▶ **Directions**
What you return must be an exact copy of the lines in the listing below between the line holding "index tip: (75, 331)" and the line holding "thumb mcp: (580, 552)", inclusive, and nothing more.

▶ **Entries supplied**
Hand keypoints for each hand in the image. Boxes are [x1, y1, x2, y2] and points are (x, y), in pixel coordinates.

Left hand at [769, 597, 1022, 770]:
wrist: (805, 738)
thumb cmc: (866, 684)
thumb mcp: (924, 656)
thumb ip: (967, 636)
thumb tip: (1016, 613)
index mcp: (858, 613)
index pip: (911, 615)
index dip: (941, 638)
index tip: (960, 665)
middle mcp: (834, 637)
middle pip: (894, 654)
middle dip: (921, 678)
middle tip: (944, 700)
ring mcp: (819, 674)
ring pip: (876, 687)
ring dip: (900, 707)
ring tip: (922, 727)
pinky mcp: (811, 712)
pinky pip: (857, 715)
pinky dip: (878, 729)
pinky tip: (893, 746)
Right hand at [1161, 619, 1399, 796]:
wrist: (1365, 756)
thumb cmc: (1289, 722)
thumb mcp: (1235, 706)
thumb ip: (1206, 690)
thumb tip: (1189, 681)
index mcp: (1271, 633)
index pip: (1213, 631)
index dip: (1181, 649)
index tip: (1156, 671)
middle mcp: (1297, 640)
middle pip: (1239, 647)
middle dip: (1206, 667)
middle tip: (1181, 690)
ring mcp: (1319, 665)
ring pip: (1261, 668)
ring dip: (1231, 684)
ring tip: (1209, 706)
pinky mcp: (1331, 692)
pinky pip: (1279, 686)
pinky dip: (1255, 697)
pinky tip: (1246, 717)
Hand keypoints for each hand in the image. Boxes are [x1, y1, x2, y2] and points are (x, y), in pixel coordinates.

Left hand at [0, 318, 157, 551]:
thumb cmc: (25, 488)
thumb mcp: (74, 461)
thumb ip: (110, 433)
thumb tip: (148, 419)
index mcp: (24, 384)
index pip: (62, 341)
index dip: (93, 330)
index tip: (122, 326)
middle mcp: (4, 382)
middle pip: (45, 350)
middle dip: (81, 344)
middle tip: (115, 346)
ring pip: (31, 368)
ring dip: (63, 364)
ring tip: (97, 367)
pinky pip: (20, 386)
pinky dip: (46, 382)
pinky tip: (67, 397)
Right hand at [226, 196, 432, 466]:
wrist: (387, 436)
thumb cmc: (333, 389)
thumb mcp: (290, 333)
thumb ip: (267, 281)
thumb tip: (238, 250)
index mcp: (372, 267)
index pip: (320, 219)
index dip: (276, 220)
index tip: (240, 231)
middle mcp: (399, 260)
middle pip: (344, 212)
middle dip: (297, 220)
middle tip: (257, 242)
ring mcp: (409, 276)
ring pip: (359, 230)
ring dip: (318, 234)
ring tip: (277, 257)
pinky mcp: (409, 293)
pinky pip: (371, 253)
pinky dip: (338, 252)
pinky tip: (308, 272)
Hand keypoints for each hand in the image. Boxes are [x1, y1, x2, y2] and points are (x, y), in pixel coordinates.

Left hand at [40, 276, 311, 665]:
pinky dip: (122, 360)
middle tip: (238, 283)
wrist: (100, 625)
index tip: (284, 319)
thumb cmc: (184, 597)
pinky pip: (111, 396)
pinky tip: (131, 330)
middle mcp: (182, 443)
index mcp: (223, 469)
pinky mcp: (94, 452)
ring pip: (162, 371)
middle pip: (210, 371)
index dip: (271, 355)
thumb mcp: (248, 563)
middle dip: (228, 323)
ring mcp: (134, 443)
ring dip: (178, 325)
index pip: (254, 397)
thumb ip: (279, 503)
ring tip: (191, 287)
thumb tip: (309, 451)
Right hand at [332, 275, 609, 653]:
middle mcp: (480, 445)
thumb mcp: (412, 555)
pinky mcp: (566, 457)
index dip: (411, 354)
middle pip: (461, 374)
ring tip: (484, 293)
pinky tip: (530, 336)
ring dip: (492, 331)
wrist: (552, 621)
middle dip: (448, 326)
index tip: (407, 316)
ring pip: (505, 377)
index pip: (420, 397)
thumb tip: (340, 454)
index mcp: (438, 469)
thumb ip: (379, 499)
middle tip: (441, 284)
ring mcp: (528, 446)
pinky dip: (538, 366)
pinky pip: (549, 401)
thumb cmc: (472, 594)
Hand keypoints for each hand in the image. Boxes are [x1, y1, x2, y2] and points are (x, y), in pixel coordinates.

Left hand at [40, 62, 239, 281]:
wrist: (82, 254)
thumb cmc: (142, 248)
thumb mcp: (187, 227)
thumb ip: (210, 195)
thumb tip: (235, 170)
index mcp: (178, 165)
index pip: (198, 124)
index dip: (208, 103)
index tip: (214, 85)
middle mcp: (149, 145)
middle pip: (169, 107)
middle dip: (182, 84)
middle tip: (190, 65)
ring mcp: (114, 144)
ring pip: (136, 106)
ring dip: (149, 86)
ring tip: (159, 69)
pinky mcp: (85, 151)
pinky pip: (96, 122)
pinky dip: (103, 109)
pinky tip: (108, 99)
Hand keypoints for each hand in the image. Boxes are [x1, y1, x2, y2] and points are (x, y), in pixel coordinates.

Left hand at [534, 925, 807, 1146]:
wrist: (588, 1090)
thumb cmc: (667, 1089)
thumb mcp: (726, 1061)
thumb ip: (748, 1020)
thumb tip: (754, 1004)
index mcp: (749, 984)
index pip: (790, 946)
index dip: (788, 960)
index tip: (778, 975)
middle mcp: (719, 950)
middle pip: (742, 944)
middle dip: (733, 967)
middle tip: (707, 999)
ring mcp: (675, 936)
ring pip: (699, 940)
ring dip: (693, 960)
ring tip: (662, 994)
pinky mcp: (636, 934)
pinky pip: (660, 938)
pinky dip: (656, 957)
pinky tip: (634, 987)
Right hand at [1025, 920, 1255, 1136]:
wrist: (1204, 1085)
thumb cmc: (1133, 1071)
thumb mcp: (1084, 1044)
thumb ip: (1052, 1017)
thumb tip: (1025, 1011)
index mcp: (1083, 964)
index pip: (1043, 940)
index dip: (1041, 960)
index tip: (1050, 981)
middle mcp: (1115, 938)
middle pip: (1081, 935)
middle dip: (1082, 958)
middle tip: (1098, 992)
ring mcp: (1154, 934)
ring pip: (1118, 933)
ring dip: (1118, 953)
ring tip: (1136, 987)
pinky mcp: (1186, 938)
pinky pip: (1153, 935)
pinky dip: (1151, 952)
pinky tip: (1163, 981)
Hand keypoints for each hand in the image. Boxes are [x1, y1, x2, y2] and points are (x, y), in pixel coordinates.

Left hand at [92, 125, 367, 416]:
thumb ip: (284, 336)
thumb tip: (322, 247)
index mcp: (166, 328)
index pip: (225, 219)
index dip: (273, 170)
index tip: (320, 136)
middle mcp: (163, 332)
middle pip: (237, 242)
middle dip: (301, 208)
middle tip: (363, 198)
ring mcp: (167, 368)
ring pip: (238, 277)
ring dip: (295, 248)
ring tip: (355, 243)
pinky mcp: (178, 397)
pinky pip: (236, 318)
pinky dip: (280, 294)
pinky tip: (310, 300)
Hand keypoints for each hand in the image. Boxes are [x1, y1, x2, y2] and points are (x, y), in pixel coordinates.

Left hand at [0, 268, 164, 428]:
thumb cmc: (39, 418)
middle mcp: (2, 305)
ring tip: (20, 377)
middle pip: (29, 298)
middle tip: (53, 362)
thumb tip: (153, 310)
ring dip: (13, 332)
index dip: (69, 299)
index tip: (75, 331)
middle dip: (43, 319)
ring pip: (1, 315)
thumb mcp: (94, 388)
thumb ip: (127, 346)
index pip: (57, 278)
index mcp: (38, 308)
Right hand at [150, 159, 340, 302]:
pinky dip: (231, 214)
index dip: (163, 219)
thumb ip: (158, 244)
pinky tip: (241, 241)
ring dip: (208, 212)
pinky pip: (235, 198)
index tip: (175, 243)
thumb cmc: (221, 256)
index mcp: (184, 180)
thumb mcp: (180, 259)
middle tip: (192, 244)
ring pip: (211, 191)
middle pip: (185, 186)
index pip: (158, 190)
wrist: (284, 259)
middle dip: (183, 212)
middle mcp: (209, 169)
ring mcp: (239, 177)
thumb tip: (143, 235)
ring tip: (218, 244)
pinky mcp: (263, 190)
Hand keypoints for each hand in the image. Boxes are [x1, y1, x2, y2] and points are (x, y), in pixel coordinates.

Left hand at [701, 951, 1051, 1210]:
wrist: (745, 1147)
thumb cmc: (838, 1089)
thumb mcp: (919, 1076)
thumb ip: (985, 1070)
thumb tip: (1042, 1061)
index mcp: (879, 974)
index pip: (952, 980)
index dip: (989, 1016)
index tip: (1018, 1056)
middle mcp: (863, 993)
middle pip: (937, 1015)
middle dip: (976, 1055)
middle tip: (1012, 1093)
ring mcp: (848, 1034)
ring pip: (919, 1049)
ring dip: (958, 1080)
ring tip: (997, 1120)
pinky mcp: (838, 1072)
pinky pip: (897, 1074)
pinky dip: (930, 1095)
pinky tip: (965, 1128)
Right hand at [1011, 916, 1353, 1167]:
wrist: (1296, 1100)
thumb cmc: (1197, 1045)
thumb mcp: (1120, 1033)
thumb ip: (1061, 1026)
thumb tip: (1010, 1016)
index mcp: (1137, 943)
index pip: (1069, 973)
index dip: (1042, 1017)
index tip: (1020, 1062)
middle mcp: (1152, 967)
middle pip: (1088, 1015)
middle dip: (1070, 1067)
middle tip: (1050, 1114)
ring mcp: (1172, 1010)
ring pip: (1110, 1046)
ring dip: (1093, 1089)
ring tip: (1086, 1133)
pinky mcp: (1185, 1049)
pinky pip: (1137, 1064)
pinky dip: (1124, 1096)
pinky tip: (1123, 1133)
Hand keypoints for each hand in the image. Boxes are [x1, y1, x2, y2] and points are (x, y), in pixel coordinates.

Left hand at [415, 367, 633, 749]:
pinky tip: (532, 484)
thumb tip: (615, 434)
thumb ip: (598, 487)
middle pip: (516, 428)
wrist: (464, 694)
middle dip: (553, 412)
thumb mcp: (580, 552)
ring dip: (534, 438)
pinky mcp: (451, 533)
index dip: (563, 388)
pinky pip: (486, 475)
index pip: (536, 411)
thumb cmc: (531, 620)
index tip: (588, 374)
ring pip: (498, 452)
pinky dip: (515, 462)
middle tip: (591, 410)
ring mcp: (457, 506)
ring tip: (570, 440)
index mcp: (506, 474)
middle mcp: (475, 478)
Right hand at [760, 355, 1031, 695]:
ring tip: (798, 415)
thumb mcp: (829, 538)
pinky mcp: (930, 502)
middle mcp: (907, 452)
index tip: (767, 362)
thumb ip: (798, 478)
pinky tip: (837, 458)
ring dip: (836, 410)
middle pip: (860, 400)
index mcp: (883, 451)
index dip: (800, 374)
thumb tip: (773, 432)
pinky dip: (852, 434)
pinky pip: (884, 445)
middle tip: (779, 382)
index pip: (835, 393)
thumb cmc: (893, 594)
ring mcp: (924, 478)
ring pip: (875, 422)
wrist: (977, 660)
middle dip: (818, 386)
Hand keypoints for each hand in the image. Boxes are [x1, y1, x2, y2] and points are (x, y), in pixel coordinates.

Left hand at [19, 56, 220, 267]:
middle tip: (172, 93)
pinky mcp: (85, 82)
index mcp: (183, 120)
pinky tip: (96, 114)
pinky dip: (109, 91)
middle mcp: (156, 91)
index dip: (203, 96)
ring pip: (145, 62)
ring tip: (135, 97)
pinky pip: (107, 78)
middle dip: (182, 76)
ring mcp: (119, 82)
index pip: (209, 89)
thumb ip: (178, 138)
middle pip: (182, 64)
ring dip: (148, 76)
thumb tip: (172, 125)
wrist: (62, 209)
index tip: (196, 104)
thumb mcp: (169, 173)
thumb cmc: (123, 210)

▶ **Output for this exercise**
index tip: (75, 331)
middle dip: (43, 319)
ring pip: (1, 315)
thumb mcp: (94, 388)
thumb ip: (127, 346)
index pip: (57, 278)
index mcp: (38, 308)
Right hand at [150, 159, 340, 302]:
pinky dip: (231, 214)
index dip: (163, 219)
thumb ip: (158, 244)
pinky tip: (241, 241)
ring dip: (208, 212)
pinky pip: (235, 198)
index tip: (175, 243)
thumb cmc: (221, 256)
index mcp: (184, 180)
thumb mcp: (180, 259)
middle tip: (192, 244)
ring pip: (211, 191)
middle pip: (185, 186)
index pip: (158, 190)
wrist: (284, 259)
middle dip: (183, 212)
middle mcp: (209, 169)
ring mcp: (239, 177)
thumb tip: (143, 235)
ring tip: (218, 244)
pinky mcp: (263, 190)
Hand keypoints for each hand in the image. Boxes are [x1, y1, x2, y2] and points are (x, y), in pixel coordinates.

Left hand at [701, 951, 1051, 1210]:
wrist: (745, 1147)
thumb cmc: (838, 1089)
thumb mcp: (919, 1076)
thumb ip: (985, 1070)
thumb tip: (1042, 1061)
index mcp: (879, 974)
index pip: (952, 980)
index dip: (989, 1016)
index tip: (1018, 1056)
middle mcp: (863, 993)
middle pip: (937, 1015)
middle dip: (976, 1055)
middle tip: (1012, 1093)
ring mcp: (848, 1034)
ring pip: (919, 1049)
ring dip: (958, 1080)
ring tip: (997, 1120)
pinky mcp: (838, 1072)
pinky pip: (897, 1074)
pinky dip: (930, 1095)
pinky tip: (965, 1128)
Right hand at [1011, 916, 1353, 1167]:
wrist: (1296, 1100)
thumb cmc: (1197, 1045)
thumb mcp: (1120, 1033)
thumb ip: (1061, 1026)
thumb tip: (1010, 1016)
index mcp: (1137, 943)
index pip: (1069, 973)
index dip: (1042, 1017)
index tip: (1020, 1062)
middle mcp: (1152, 967)
middle pip: (1088, 1015)
middle dip: (1070, 1067)
middle tip: (1050, 1114)
ring mcp: (1172, 1010)
ring pip: (1110, 1046)
ring dip: (1093, 1089)
ring tip: (1086, 1133)
pinky mcp: (1185, 1049)
pinky pip: (1137, 1064)
pinky dip: (1124, 1096)
pinky tip: (1123, 1133)
Hand keypoints for each hand in the image. Boxes are [x1, y1, x2, y2] and points are (x, y), in pixel coordinates.

Left hand at [415, 367, 633, 749]:
pinky tip: (532, 484)
thumb tip: (615, 434)
thumb ip: (598, 487)
middle pip: (516, 428)
wrist: (464, 694)
middle dip: (553, 412)
thumb mcp: (580, 552)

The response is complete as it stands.